Tips for Supporting a Veteran at the End of Life
On a recent interview for End-of-Life University Podcast, Qwynn Galloway-Salazar, an end-of-life doula who specializes in veteran care, spoke about the unique needs of those who have served in the military as they enter hospice care. A veteran herself with a PhD in Industrial and Organizational Psychology and Masters Degree in Professional Counseling, Galloway-Salazar points out that the end-of-life care offered to veterans often falls short of their needs, primarily because those who have not served in the military are unaware of the challenges that are common during that experience.
Galloway-Salazar shares these suggestions for working with veterans in all aspects of healthcare, but particularly as they approach the end of life:
Ask questions about military service
Some veterans want and need to talk about their experiences and others prefer to remain silent. Ask questions about branch of service, which conflict they encountered, and if their service was in combat or non-combat to gain an understanding of their history, but be respectful if they choose not to share stories of their military experiences.
Screen for mental health issues
Veterans are at greater risk for depression, anxiety, substance abuse, suicidal ideation and moral injury so be sure to ask about past mental health history, including post-traumatic stress. Some of the suicide deaths that occur every day for veterans and military personnel in this country could undoubtedly be prevented if better screening were done and these difficult conversations were initiated.
Be aware of stoicism when assessing symptoms
In the military culture pain and fear are viewed as signs of weakness so some veterans may be reluctant to talk about their symptoms. They may receive inadequate pain management if providers don’t recognize this possibility and provide simple tools for symptom evaluation. Using a pain scale and mentioning that pain is a common and expected experience for certain illnesses can help veterans be more open about reporting their symptoms.
Be sensitive to shame and survivor’s guilt as potential negative emotions
Some veterans may withdraw and refuse help when it is offered because they suffer from shame and guilt following their combat experiences. Addressing these emotions openly by providing a safe, non-judgmental space for expression can lead to healing and self-forgiveness. Also family members need help understanding that they may be pushed away because of these negative emotions when they offer assistance to a veteran.
Build trust by utilizing veterans as volunteers
Military service is a unique experience that only another veteran can truly understand.
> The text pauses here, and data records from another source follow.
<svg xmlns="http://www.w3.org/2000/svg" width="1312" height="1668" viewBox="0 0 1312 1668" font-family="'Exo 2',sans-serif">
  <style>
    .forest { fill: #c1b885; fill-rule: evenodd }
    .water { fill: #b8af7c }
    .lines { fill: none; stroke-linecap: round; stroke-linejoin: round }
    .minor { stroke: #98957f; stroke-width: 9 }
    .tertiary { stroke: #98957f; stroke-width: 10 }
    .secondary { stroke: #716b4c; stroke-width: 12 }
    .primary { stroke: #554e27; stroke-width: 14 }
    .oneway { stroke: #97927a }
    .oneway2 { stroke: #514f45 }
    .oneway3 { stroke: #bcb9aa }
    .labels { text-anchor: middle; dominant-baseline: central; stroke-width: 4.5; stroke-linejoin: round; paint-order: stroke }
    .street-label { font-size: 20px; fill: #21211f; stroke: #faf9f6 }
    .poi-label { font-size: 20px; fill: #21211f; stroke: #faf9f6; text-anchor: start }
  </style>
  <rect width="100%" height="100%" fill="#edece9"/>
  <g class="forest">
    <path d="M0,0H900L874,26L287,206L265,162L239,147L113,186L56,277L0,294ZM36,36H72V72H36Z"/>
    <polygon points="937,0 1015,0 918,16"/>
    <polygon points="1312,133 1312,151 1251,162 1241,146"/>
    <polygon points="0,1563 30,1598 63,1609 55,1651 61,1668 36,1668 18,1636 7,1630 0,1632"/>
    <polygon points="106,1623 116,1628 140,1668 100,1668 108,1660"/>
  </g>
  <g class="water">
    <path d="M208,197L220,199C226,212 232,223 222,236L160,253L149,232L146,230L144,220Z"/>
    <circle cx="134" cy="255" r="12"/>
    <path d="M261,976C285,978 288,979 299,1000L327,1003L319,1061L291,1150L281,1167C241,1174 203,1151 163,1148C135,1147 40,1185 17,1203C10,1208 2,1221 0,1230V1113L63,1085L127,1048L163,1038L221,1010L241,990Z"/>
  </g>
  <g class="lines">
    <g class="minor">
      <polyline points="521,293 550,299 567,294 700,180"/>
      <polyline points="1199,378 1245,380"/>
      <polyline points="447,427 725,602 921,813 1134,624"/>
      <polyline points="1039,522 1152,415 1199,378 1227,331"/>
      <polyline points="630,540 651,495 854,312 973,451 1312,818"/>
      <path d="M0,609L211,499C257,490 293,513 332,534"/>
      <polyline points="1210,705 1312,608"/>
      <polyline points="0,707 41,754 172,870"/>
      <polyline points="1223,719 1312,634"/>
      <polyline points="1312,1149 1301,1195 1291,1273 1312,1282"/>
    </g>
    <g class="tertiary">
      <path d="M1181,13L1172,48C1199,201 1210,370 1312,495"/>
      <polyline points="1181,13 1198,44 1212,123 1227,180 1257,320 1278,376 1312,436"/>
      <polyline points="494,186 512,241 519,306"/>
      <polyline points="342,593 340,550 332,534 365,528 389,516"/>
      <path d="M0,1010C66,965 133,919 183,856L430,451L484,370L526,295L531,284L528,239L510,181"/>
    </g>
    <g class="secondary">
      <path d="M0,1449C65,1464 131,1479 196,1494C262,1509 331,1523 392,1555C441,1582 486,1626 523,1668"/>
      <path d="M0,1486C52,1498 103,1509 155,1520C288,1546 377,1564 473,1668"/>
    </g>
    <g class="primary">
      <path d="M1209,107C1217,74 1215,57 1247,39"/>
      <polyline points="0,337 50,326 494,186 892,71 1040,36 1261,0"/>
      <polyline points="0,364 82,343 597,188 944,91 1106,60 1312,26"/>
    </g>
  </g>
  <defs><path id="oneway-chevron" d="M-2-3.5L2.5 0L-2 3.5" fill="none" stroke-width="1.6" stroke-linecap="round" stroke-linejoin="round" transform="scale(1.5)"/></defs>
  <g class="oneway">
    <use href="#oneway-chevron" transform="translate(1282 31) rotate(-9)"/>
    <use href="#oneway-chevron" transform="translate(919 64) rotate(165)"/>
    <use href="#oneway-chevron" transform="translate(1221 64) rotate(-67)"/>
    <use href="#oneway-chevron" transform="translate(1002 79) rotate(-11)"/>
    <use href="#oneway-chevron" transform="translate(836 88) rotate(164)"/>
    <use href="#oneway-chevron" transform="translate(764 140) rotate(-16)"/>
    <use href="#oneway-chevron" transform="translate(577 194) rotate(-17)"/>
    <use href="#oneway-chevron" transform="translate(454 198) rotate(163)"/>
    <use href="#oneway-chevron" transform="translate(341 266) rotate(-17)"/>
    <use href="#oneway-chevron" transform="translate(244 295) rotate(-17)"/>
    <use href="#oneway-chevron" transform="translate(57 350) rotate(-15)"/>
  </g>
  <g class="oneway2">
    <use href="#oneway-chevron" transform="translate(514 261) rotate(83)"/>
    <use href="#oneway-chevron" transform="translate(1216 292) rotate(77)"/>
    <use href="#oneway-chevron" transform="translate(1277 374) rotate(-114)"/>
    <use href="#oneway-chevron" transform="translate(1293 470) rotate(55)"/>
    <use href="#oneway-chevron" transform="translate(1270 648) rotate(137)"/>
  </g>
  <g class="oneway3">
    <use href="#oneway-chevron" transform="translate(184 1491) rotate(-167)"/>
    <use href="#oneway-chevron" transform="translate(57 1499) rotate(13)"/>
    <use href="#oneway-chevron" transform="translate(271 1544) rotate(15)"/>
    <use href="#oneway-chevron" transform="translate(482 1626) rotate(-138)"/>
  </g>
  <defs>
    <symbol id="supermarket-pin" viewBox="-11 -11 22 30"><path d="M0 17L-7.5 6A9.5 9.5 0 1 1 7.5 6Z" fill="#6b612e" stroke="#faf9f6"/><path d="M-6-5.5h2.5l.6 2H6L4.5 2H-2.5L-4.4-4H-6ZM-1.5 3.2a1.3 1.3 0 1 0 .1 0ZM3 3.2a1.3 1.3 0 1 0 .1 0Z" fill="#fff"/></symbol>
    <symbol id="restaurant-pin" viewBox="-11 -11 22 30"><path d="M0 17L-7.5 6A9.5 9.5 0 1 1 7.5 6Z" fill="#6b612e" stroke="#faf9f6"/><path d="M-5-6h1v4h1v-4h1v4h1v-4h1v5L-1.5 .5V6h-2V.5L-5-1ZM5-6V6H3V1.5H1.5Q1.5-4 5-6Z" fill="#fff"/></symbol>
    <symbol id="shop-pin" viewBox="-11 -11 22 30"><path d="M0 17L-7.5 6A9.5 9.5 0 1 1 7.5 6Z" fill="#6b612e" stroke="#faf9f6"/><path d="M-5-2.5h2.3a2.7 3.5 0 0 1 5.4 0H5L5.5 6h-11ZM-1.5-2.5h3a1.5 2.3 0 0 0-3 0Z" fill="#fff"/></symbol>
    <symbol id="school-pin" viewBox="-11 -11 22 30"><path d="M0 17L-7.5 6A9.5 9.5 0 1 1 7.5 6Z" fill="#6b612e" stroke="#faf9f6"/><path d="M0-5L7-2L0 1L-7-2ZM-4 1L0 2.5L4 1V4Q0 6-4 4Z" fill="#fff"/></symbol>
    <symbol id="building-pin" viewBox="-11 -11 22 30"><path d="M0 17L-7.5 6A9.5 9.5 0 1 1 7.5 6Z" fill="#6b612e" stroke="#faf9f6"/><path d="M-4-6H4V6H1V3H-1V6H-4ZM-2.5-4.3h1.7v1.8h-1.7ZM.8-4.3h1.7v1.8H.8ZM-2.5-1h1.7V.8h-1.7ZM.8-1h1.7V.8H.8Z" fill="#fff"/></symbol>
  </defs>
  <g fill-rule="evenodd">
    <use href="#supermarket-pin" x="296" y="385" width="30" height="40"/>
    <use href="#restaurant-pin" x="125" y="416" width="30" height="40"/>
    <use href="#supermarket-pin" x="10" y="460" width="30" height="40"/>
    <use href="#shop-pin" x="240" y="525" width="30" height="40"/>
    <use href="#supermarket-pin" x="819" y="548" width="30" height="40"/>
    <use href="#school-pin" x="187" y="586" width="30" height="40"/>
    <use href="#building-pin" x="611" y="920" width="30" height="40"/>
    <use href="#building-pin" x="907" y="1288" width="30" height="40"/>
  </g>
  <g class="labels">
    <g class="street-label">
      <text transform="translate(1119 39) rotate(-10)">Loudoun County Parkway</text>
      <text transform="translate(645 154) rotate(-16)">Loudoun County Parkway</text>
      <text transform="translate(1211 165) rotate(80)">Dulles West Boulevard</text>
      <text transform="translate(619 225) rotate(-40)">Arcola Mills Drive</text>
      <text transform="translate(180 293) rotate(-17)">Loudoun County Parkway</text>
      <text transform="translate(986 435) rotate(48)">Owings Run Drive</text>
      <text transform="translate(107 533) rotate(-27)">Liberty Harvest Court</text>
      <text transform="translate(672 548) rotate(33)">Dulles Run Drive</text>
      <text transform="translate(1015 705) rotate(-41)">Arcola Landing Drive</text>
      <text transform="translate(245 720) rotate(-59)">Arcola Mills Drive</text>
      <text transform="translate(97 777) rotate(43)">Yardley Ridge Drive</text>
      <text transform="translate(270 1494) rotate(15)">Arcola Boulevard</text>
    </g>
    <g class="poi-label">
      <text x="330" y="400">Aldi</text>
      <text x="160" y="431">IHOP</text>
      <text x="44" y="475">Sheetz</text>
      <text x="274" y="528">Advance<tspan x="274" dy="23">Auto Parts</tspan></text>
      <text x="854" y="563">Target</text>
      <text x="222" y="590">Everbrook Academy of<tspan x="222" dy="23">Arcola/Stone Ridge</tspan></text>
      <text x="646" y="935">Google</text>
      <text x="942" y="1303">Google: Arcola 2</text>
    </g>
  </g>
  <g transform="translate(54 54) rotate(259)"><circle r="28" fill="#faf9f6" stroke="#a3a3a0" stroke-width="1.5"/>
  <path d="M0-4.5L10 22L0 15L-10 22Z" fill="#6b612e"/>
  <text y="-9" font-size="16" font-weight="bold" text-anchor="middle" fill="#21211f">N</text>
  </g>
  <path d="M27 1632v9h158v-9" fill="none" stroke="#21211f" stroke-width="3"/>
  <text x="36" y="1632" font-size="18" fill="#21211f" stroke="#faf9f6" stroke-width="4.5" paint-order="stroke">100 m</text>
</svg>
Recruit and train veterans as volunteers who can sit with veteran patients, peer-to-peer, in order to foster greater trust and a feeling of safety when working with your hospice team.
Offer trauma-informed care
Recognize that military service can be traumatic for all who take part but women and LGBTQ+ veterans may have experienced additional trauma and assault during their time of service. Be sensitive to the fact that “non-traditional” veterans may feel invisible and excluded from the care that others receive. Maintain a safe environment for them, be mindful of physical touch that might be triggering, and be fully present and authentic as you offer care.
Practice self-care to avoid secondary trauma
Working with and hearing the stories of veterans can be traumatic for providers so remember to look after yourself. Find support when needed and have compassion for yourself when you feel overwhelmed and don’t know how to help the person you are caring for.
As a hospice volunteer and end-of-life doula, Qwynn Galloway-Salazar has seen firsthand that veterans have a better end-of-life experience when care providers are well-informed and sensitive to their needs. On this Veterans Day may we commit to better serve those who have made sacrifices for our freedom as they live out their final days in our care.